* begin Data excerpts *

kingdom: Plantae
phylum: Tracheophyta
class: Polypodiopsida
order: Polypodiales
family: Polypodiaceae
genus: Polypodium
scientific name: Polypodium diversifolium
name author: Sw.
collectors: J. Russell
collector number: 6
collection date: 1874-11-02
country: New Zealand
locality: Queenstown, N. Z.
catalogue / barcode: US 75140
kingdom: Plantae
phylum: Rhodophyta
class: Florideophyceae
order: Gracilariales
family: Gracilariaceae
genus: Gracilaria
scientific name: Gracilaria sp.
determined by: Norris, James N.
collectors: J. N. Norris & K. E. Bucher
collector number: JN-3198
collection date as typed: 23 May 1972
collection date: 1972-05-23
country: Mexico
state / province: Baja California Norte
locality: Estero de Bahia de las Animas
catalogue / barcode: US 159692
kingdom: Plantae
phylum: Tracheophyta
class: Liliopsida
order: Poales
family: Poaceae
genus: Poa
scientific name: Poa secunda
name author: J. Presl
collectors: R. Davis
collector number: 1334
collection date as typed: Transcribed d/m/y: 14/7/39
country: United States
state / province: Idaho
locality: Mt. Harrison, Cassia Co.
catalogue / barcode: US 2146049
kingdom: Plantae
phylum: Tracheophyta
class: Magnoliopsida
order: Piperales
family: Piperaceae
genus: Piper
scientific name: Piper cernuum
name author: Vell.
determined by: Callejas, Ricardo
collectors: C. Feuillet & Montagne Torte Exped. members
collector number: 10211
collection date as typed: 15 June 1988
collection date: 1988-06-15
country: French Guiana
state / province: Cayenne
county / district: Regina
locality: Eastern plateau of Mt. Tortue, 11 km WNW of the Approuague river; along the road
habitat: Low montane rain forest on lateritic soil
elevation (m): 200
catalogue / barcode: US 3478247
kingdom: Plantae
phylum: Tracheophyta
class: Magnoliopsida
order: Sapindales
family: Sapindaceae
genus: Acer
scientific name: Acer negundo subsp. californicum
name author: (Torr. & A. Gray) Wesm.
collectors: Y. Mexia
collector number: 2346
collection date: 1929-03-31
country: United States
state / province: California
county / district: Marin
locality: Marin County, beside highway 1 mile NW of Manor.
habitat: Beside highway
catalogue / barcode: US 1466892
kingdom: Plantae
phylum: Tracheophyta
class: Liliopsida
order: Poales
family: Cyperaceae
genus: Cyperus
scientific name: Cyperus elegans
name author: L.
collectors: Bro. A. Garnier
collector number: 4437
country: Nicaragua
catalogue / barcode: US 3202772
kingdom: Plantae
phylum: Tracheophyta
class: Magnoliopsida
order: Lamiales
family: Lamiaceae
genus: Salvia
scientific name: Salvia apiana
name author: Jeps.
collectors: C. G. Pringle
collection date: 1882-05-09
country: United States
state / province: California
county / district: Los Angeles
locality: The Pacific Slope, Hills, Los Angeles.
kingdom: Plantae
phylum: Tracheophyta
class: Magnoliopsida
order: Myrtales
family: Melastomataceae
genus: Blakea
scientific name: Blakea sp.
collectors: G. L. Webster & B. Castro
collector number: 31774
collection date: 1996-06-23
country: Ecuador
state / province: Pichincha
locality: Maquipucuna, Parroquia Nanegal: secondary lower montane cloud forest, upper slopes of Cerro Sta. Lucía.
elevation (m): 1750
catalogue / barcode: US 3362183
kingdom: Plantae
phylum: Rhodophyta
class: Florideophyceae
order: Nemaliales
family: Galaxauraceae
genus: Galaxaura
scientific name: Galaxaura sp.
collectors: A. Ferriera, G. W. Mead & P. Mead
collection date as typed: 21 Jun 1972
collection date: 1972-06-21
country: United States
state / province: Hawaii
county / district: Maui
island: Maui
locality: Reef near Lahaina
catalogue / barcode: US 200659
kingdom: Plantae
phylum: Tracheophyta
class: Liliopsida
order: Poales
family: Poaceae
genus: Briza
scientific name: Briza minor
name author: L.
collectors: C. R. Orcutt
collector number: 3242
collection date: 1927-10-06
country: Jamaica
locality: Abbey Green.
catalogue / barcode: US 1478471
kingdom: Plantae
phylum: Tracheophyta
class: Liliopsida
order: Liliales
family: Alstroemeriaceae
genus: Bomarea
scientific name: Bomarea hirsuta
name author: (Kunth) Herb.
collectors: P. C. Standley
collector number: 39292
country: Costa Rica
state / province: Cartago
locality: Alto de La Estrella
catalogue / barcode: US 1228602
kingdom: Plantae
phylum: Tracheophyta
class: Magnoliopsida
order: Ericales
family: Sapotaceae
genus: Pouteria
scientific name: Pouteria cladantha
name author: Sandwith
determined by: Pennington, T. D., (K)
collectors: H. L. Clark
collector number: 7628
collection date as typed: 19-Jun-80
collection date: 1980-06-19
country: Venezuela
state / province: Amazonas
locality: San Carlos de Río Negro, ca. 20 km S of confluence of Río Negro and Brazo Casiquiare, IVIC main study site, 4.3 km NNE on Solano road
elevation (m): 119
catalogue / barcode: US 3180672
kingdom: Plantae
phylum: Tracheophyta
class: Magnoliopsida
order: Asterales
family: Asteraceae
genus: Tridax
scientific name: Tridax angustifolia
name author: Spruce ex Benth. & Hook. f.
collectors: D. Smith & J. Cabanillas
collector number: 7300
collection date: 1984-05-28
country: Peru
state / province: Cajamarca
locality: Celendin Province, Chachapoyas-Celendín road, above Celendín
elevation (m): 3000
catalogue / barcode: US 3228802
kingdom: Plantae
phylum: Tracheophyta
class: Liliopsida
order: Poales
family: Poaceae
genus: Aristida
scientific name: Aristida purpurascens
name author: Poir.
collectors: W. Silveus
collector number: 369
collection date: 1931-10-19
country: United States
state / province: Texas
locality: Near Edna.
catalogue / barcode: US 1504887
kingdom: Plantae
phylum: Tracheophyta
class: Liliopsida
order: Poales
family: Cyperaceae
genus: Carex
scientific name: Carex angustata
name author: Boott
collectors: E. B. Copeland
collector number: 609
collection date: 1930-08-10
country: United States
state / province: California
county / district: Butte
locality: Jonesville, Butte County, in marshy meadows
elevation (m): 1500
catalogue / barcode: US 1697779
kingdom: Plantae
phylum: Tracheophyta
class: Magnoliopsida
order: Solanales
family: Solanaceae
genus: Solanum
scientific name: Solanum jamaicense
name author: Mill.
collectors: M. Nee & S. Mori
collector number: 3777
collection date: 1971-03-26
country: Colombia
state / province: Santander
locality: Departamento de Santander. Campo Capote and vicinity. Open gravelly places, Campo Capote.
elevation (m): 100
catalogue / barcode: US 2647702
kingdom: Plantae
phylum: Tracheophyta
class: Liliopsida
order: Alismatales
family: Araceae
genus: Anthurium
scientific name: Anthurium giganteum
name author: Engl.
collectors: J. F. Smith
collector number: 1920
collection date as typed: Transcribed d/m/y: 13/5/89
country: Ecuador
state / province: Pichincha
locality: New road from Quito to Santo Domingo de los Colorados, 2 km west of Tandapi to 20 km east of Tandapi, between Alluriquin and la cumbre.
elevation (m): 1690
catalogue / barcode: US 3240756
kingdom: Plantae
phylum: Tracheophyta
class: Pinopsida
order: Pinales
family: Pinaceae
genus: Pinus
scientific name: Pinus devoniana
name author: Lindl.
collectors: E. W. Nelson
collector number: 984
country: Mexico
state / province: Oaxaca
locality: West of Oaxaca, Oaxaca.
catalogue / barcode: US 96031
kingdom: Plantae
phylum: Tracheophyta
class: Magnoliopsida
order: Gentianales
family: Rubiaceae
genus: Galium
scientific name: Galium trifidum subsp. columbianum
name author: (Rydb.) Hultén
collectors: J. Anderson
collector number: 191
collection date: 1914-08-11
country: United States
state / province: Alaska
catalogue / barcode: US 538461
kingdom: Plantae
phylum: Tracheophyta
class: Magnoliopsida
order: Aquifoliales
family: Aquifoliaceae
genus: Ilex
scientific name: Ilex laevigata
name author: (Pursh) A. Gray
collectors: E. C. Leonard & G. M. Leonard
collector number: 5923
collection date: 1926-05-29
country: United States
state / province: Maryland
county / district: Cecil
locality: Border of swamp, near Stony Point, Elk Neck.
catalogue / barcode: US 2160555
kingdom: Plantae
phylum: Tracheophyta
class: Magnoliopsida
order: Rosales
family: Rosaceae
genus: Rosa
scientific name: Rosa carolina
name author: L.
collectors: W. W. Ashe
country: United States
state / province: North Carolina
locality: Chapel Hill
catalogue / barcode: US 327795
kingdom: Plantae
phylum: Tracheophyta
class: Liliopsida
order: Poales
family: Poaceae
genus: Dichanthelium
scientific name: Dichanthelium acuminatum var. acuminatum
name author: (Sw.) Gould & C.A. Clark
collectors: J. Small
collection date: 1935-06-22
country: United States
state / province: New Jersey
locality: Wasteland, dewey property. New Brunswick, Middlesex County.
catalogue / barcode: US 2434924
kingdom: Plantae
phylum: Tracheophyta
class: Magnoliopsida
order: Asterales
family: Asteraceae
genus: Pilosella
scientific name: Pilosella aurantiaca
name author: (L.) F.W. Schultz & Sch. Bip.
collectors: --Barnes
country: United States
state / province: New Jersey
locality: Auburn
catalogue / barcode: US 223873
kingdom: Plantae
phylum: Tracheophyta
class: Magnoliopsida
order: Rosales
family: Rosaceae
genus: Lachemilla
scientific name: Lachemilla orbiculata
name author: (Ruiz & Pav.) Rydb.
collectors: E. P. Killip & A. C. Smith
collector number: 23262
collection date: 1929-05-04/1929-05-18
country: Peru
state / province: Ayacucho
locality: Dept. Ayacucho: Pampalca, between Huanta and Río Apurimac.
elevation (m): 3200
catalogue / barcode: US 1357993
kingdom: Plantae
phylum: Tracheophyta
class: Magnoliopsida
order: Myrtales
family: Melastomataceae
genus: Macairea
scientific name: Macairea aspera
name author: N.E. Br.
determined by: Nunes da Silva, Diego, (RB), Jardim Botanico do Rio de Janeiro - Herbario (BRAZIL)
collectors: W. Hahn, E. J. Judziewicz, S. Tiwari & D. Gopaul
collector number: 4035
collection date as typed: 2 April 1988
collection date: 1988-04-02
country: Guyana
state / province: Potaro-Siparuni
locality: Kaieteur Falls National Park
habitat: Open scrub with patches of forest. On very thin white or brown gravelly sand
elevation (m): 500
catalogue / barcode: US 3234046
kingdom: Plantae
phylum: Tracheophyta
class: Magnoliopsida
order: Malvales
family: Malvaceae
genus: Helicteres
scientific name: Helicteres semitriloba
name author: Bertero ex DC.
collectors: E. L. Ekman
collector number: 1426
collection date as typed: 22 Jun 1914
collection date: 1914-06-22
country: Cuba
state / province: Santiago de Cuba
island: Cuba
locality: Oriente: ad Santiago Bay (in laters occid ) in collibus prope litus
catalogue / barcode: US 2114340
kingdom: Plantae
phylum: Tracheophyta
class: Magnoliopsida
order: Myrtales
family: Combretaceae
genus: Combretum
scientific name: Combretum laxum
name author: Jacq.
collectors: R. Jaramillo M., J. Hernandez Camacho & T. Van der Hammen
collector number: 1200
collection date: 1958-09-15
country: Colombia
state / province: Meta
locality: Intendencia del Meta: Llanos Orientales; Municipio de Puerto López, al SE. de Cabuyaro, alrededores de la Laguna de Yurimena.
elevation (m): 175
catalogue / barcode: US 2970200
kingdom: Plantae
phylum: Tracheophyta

* end Data excerpts *

# Problem statement
Reproduce the records above exactly, starting with the first line and continuing through the line containing "collectors: J. N. Norris & K. E. Bucher", including that line.

# Worked solution
kingdom: Plantae
phylum: Tracheophyta
class: Polypodiopsida
order: Polypodiales
family: Polypodiaceae
genus: Polypodium
scientific name: Polypodium diversifolium
name author: Sw.
collectors: J. Russell
collector number: 6
collection date: 1874-11-02
country: New Zealand
locality: Queenstown, N. Z.
catalogue / barcode: US 75140
kingdom: Plantae
phylum: Rhodophyta
class: Florideophyceae
order: Gracilariales
family: Gracilariaceae
genus: Gracilaria
scientific name: Gracilaria sp.
determined by: Norris, James N.
collectors: J. N. Norris & K. E. Bucher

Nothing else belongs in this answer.